Content starts

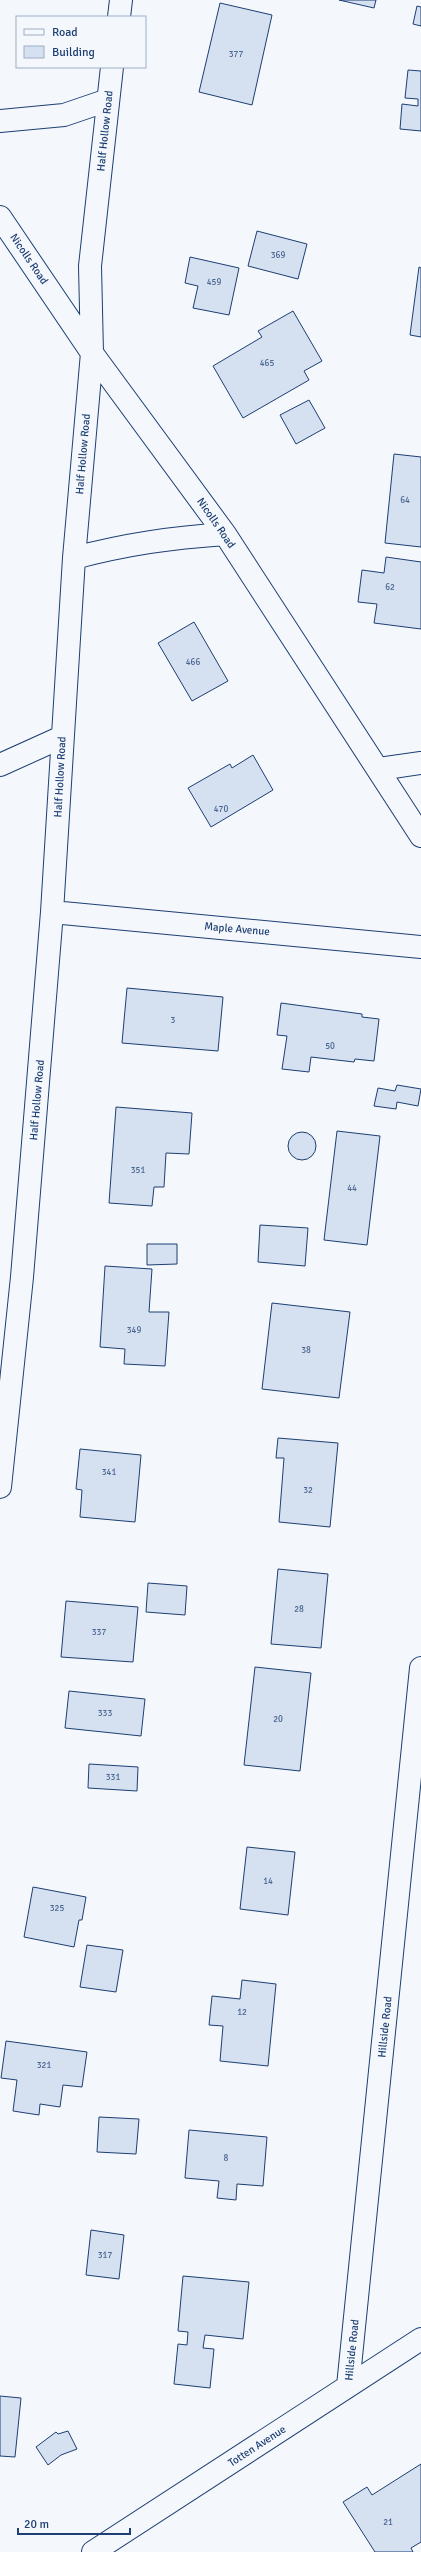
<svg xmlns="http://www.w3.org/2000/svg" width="421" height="2552" font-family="Signika,sans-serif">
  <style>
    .building { fill: #d5e0f0; stroke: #1d3f73 }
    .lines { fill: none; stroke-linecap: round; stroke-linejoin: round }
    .minor-casing { stroke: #1d3f73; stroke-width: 24 }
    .minor { stroke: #f4f7fb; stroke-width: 22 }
    .labels { text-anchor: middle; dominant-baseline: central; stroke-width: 3; stroke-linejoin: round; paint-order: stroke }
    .number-label { font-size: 9px; fill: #4b6792 }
    .street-label { font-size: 11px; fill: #1d3f73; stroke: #f4f7fb }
  </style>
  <rect width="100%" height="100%" fill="#f4f7fb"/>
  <path class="building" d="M 339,0 L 376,0 L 374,8 Z
    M 220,3 L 272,15 L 252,105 L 199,92 Z
    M 417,6 L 421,7 L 421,26 L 413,24 Z
    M 408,70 L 421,71 L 421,131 L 400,129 L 402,104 L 418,106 L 418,99 L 405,98 Z
    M 257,231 L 307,244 L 298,279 L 248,266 Z
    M 190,257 L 239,268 L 229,315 L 193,308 L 198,286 L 185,283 Z
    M 419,267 L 421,268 L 421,337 L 410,335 Z
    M 293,311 L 322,361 L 304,371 L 309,380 L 243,418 L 213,366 L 262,337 L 258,331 Z
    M 309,400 L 325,428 L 296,444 L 280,415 Z
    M 394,454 L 421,457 L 421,547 L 385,543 Z
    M 386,557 L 421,562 L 421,629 L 374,623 L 377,604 L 358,602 L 362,570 L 384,573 Z
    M 194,622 L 228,681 L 192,701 L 158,643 Z
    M 253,755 L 273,790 L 211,827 L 188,788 L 230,764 L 232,768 Z
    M 127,988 L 223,997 L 218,1051 L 122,1043 Z
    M 281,1003 L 362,1014 L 362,1017 L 379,1019 L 374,1061 L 355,1059 L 354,1062 L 311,1057 L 309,1072 L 282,1069 L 287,1036 L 277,1035 Z
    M 397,1085 L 421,1089 L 418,1106 L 397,1102 L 396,1109 L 374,1106 L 378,1088 L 395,1091 Z
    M 116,1107 L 192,1113 L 189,1154 L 166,1153 L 164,1187 L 154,1187 L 152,1206 L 109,1203 Z
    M 337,1131 L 380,1136 L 367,1245 L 324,1240 Z
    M288 1146a14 14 0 1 1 28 0a14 14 0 1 1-28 0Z
    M 260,1225 L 308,1228 L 305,1266 L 258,1262 Z
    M 147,1244 L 177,1244 L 177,1264 L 147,1265 Z
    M 105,1266 L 152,1269 L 149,1312 L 169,1312 L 165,1366 L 124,1364 L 125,1349 L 100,1347 Z
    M 272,1303 L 350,1312 L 339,1398 L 262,1389 Z
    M 278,1438 L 338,1443 L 330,1527 L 279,1522 L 284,1458 L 276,1458 Z
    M 80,1449 L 141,1455 L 135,1522 L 80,1517 L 82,1490 L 76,1489 Z
    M 278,1569 L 328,1574 L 321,1648 L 271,1644 Z
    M 148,1583 L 187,1586 L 185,1615 L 146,1612 Z
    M 66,1601 L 138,1607 L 133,1662 L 61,1657 Z
    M 255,1667 L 311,1673 L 300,1771 L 244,1765 Z
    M 69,1691 L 145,1699 L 141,1736 L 65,1728 Z
    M 89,1764 L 138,1767 L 137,1791 L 88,1788 Z
    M 247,1847 L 295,1852 L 288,1915 L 240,1909 Z
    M 33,1887 L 86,1897 L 82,1920 L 79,1920 L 74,1947 L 24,1937 Z
    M 87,1945 L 123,1950 L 116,1992 L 80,1987 Z
    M 242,1980 L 276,1984 L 268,2066 L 220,2061 L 223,2026 L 209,2025 L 212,1996 L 240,1999 Z
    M 6,2041 L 87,2052 L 82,2087 L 63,2085 L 60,2107 L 40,2104 L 39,2115 L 13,2111 L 17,2080 L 1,2078 Z
    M 99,2117 L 139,2119 L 136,2154 L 97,2152 Z
    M 189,2130 L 267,2137 L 263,2186 L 237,2184 L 236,2200 L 217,2198 L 219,2181 L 185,2178 Z
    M 91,2230 L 124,2235 L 119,2279 L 86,2275 Z
    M 183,2276 L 249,2282 L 243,2339 L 205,2335 L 203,2348 L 214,2349 L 210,2388 L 174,2384 L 178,2344 L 187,2345 L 188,2332 L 178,2331 Z
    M 0,2396 L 21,2398 L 15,2457 L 0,2456 Z
    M 68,2431 L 77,2449 L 61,2455 L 48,2465 L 36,2447 L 56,2432 L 58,2434 Z
    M 421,2464 L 421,2542 L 411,2548 L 413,2552 L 375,2552 L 343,2502 L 367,2487 L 372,2495 Z"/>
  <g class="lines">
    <defs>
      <path id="minor" d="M 119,17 L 121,0
        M 0,121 L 64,115 L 108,100
        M 0,217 L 92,353 L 225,534 L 421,836
        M 74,558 C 127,544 170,538 225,534
        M 0,765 L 62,737
        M 379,769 L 421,763
        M 52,912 L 421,947
        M 0,1487 L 22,1277 L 52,912 L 74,558 L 92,353 L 90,266 L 112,67
        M 348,2386 L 421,1668
        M 93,2552 L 421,2339"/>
    </defs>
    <use href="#minor" class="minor-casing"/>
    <use href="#minor" class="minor"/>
  </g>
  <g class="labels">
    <g class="number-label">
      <text x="236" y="54">377</text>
      <text x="278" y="255">369</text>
      <text x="214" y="282">459</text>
      <text x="267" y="363">465</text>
      <text x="405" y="500">64</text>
      <text x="390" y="587">62</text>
      <text x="193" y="662">466</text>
      <text x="221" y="809">470</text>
      <text x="173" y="1020">3</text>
      <text x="330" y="1046">50</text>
      <text x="138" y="1170">351</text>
      <text x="352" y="1188">44</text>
      <text x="134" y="1330">349</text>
      <text x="306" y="1350">38</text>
      <text x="109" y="1472">341</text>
      <text x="308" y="1490">32</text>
      <text x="299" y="1609">28</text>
      <text x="99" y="1632">337</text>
      <text x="105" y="1713">333</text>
      <text x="278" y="1719">20</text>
      <text x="113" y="1777">331</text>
      <text x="268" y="1881">14</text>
      <text x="57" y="1908">325</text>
      <text x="242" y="2012">12</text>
      <text x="44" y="2065">321</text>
      <text x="226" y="2158">8</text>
      <text x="105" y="2255">317</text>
      <text x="388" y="2522">21</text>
    </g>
    <g class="street-label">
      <text transform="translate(105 131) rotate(-84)">Half Hollow Road</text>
      <text transform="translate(29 259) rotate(56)">Nicolls Road</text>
      <text transform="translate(83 454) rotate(-85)">Half Hollow Road</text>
      <text transform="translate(216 523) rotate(55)">Nicolls Road</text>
      <text transform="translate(60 777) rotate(-87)">Half Hollow Road</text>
      <text transform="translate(237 929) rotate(5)">Maple Avenue</text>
      <text transform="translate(37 1100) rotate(-85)">Half Hollow Road</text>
      <text transform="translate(385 2027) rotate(-84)">Hillside Road</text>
      <text transform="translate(352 2350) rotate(-84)">Hillside Road</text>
      <text transform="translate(257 2446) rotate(-33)">Totten Avenue</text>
    </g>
  </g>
  <rect x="16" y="16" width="130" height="52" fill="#f4f7fb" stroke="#9eadc5"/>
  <rect x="24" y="29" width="20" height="6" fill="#f4f7fb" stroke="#9eadc5"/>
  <text x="52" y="36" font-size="12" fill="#1d3f73">Road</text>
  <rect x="24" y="46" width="20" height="12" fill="#d5e0f0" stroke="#9eadc5"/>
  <text x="52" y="56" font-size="12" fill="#1d3f73">Building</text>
  <path d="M18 2528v6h112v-6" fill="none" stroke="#1d3f73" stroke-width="2"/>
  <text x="24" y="2528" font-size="12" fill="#1d3f73" stroke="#f4f7fb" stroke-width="3" paint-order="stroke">20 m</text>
</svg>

Content ends

### What to do
Copy out every line in the records where the word "lines" is found.

### Solution for this exercise
    .lines { fill: none; stroke-linecap: round; stroke-linejoin: round }
  <g class="lines">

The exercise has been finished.